Had a similar thought when I saw
dd if=/dev/zero of=/dev/sda bs=1M count=1So true.
In addition to C in the article and Rust linked to in the article, Go fans can use the similar https://gokrazy.org/ project.
It's a huge PITA in practice because whatever you want to run inside some enclave usually ends up being a 'normal program' that needs to talk TCP/IP over sockets... so your vsock I/O becomes a weird mix between a TUN proxy or a SOCKS5 local listener inside the VM that tunnels through vsock.
For example, I have the Windows NT 3.50 kernel compiling from scratch with virtio-net drivers, it's fairly straightforward for me to add a bus driver that runs over vsock inside Nitro Enclave that exposes itself (o,o) as a NIC then handle the tunneling logic in a usermode process in the host - but I don't uderstand the point of why you would do that when you already have sufficient attestation methods that don't require you to do vsock isolation.
If it's just a PoC, then:
1) I remember seeing a linux firewall/gateway set up to run with just the kernel, without any userspace at all. Completely unhackable.
2) To print some text or run a simple program, I belive DOS without a memory manager would be even faster.
3) It takes 1s to boot linux, but an ordinary PC takes 10s to get to that linux. Even U-boot on ARM takes some seconds to load a kernel.
BTW, if anyone knows any current platform that can XiP a linux kernel, please share.
Do you remember any details that would let me search for it? Because that does sound cool, and even maybe useful; the thought has certainly crossed my mind that a router or VPN box doesn't really get a lot of use out of userspace... Although maybe it's worth keeping for control/configuration/debugging.
> To print some text or run a simple program, I belive DOS without a memory manager would be even faster.
Or just make your code boot directly. It's not hard to make a .efi, or use https://github.com/jart/cosmopolitan to make a binary that runs in many places including bare metal.
To reconfigure, the admin would simply reset it and start the system with "init=/something/else" as kernel parameter that booted to a normal userspace.
This is one of several major arguments made against unikernels in that famous Triton rant from a decade ago:
https://tritondatacenter.com/blog/unikernels-are-unfit-for-p...
Basically, even if your application _can_ run as the kernel, and it's desirable for it to run with kernel-level permissions, do you really want production to be a world without strace and iotop and the like?

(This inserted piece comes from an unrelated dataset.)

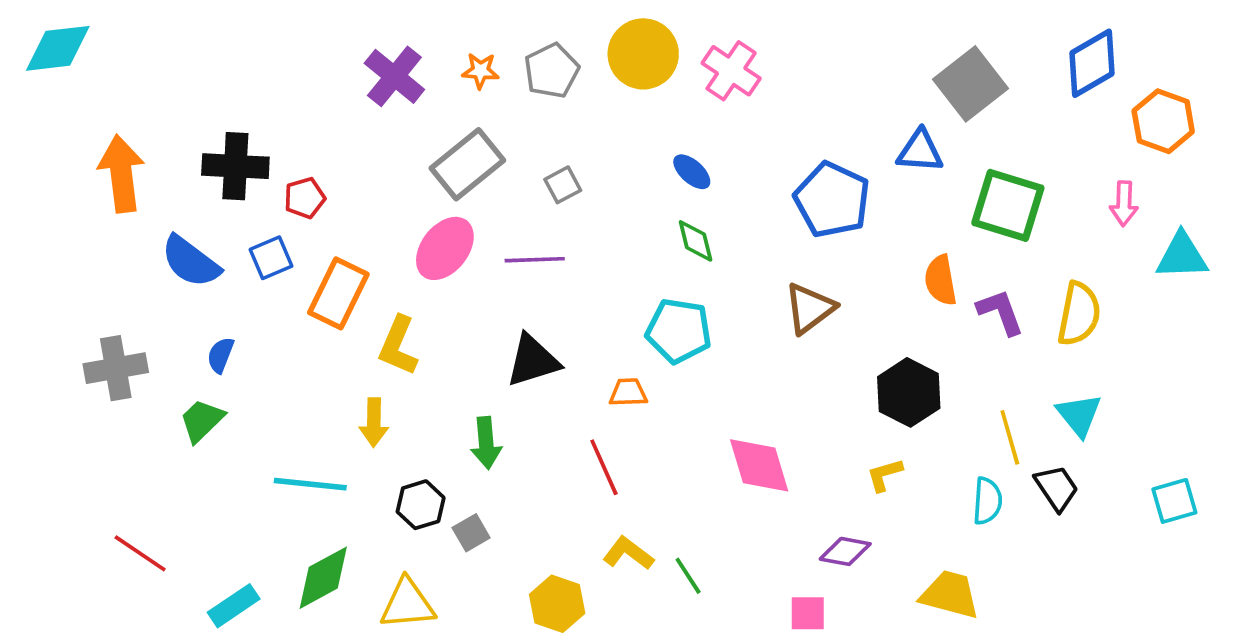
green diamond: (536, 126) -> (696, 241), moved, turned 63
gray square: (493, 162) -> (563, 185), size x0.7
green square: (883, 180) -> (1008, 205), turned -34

Do do something actually useful, the program would have to access some data: network, disk, some sensors, etc. Network alone means scanning PCIe for the network card and configuring it, disk access needs controller also on PCIe, then scanning the ports for the drive, reading partition table, mounting the partition, etc.
All that takes a lot more than 1s. The speedup might not even be significant compared to a kernel optimized for that system (all modules built-in, nothing redundant), but full-featured, plus busybox or sysvinit alone.
It makes sense if you got some legacy piece of hardware that has extremely limited resources, both in terms of RAM and storage. Write your code in Go and you don't even need libc any more.
It's possible to boot a VM noticeably faster still, though I'm unclear on whether any of that applies to hardware:
https://jvns.ca/blog/2021/01/23/firecracker--start-a-vm-in-l...
Other things you may want to experiment with is gen_init_cpio.c from linux kernel tree. It makes creating initramfs file structure easier from scripts.
And finally if sys/isolinux is also fun to use for minimal boot images.
I know it's off topic. I accept my downvotes.